“It is true that Mozart enjoyed eating chocolate. As Harnoncourt said that Mozart’s chocolate’ should not cover music. That is, what is dangerous in this generation is that only stars and events are emphasized,” said Salzburg Festival President Helga Rabl-Stadler (age 70) in a calm yet determined voice. It was a promise to herself not to allow Salzburg, home of Mozart, to be used commercially.
The Salzburg Summer Festival, which marked its 98th anniversary this year, opened on July 20 and will continue until August 30, presenting 206 performances in total at 18 concert halls. Five of the eight operas were produced with new direction. Above all other operas, Tchaikovsky's “Queen of Spades,” which was performed for the first time on August 5, was assessed to be the best masterpiece of this festival together with Strauss’s “Salome.” Contessa, which was sung by mezzo soprano Hannah Schwarz, who is still active singing at the age of 75, was phenomenal.
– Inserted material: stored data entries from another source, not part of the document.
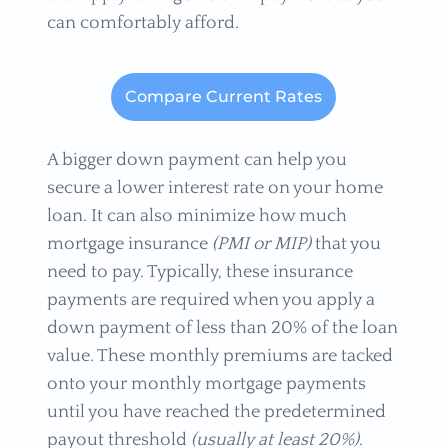
can comfortably afford.
Compare Current Rates
A bigger down payment can help you
secure a lower interest rate on your home
loan. It can also minimize how much
mortgage insurance
(PMI or MIP)
that you
need to pay. Typically, these insurance
payments are required when you apply a
down payment of less than 20% of the loan
value. These monthly premiums are tacked
onto your monthly mortgage payments
until you have reached the predetermined
payout threshold
(usually at least 20%)
.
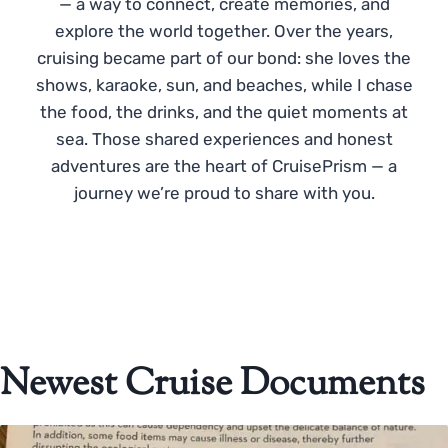
— a way to connect, create memories, and
explore the world together. Over the years,
cruising became part of our bond: she loves the
shows, karaoke, sun, and beaches, while I chase
the food, the drinks, and the quiet moments at
sea. Those shared experiences and honest
adventures are the heart of CruisePrism — a
journey we’re proud to share with you.
Newest Cruise Documents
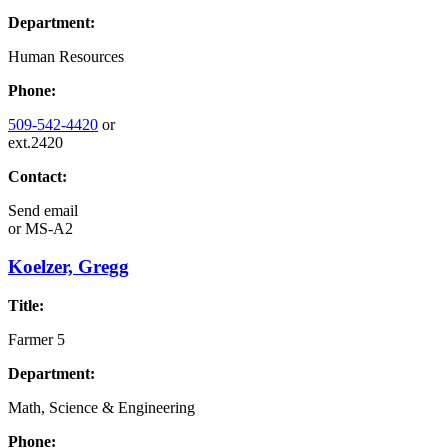
Department:
Human Resources
Phone:
509-542-4420
or
ext.2420
Contact:
Send email
or
MS-A2
Koelzer, Gregg
Title:
Farmer 5
Department:
Math, Science & Engineering
Phone:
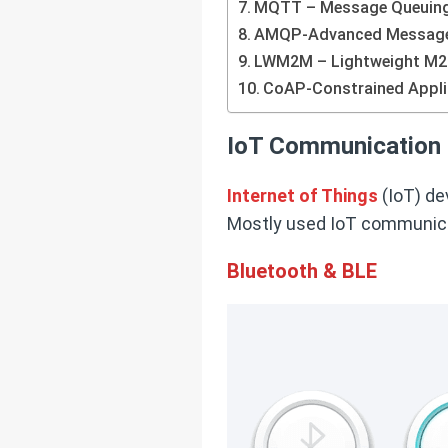
MQTT – Message Queuing
AMQP-Advanced Message 
LWM2M – Lightweight M
CoAP-Constrained Appli
IoT Communication 
Internet of Things
(IoT) de
Mostly used IoT communica
Bluetooth & BLE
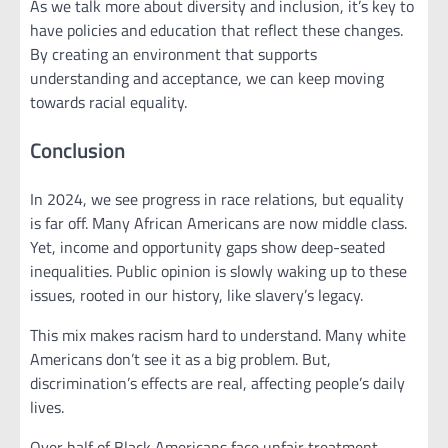
As we talk more about diversity and inclusion, it’s key to
have policies and education that reflect these changes.
By creating an environment that supports
understanding and acceptance, we can keep moving
towards racial equality.
Conclusion
In 2024, we see progress in race relations, but equality
is far off. Many African Americans are now middle class.
Yet, income and opportunity gaps show deep-seated
inequalities. Public opinion is slowly waking up to these
issues, rooted in our history, like slavery’s legacy.
This mix makes racism hard to understand. Many white
Americans don’t see it as a big problem. But,
discrimination’s effects are real, affecting people’s daily
lives.
Over half of Black Americans face unfair treatment,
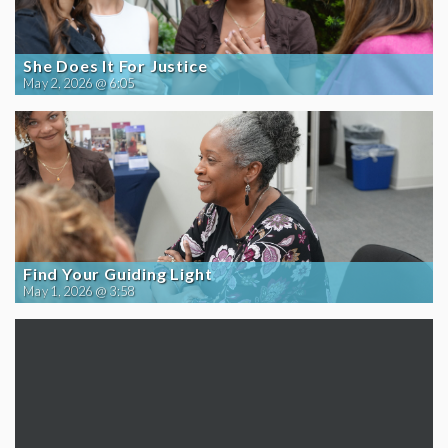
She Does It For Justice
May 2, 2026 @ 6:05
Find Your Guiding Light
May 1, 2026 @ 3:58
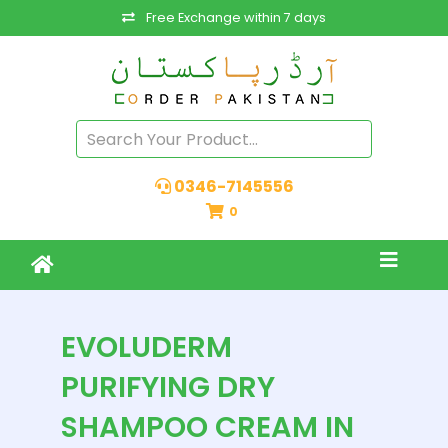
Free Exchange within 7 days
0346-7145556
0
EVOLUDERM
PURIFYING DRY
SHAMPOO CREAM IN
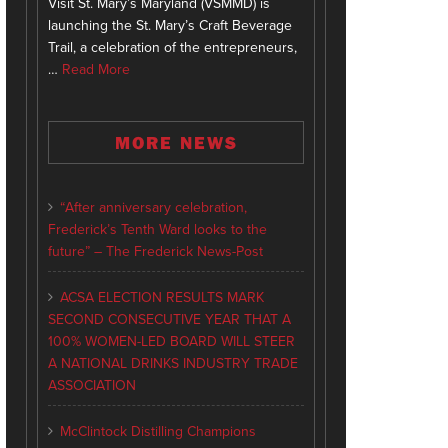
Visit St. Mary’s Maryland (VSMMD) is
launching the St. Mary’s Craft Beverage
Trail, a celebration of the entrepreneurs,
…
Read More
MORE NEWS
“After anniversary celebration,
Frederick’s Tenth Ward looks to the
future” – The Frederick News-Post
ACSA ELECTION RESULTS MARK
SECOND CONSECUTIVE YEAR THAT A
100% WOMEN-LED BOARD WILL STEER
A NATIONAL DRINKS INDUSTRY TRADE
ASSOCIATION
McClintock Distilling Champions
The realistic and surreal stage and costumes, which were created by 77-years-old master Hans Neuenfels, are also overwhelming.
The entire songs of Hugo Wolf’s “Collection of Italian Songs,” sung by soprano Diana Damrau and tenor Jonas Kaufmann, who are currently the two most popular singers around the world, gained people’s attention. The two singers, who sang “love fights” as if they were performing an opera was truly the best.
Rabl-Stadler, former journalist and famous politician in Austria, was appointed as the head of the world’s biggest music festival in 1995 and her contract has been extended until 2020. This was quite different from the reality of Korea’s national or public performance centers where it is frequent for art directors not to fulfill his or her term of two years due to the appointee’s political preference, irrespective of one’s ability.
“Festivals needs to be held in small cities, not big ones. Performances in Seoul, Paris, or London will not bring any changes. In Salzburg, however, the whole city may be changed.”
During the summer vacation period, tourists stay in Salzburg for an average of six days to concentrate on appreciating operas and concerts. It has been said that for this year, 85 percent of the tickets have already been sold in January.
As pure art may be, Salzburg Festival is also in deficit. “Among 61 million euros of budget, half of it is covered by ticket sales. The remainder is sponsored by businesses and individuals, and government support. We may gain profit with concerts but this is not possible in operas, which require a lot of money.” The economic inducement effect, however, which easily exceeds 183 million euros per year is truly magnificent. The creation of 2,434 jobs directly reveals how much a successful festival contributes to a country.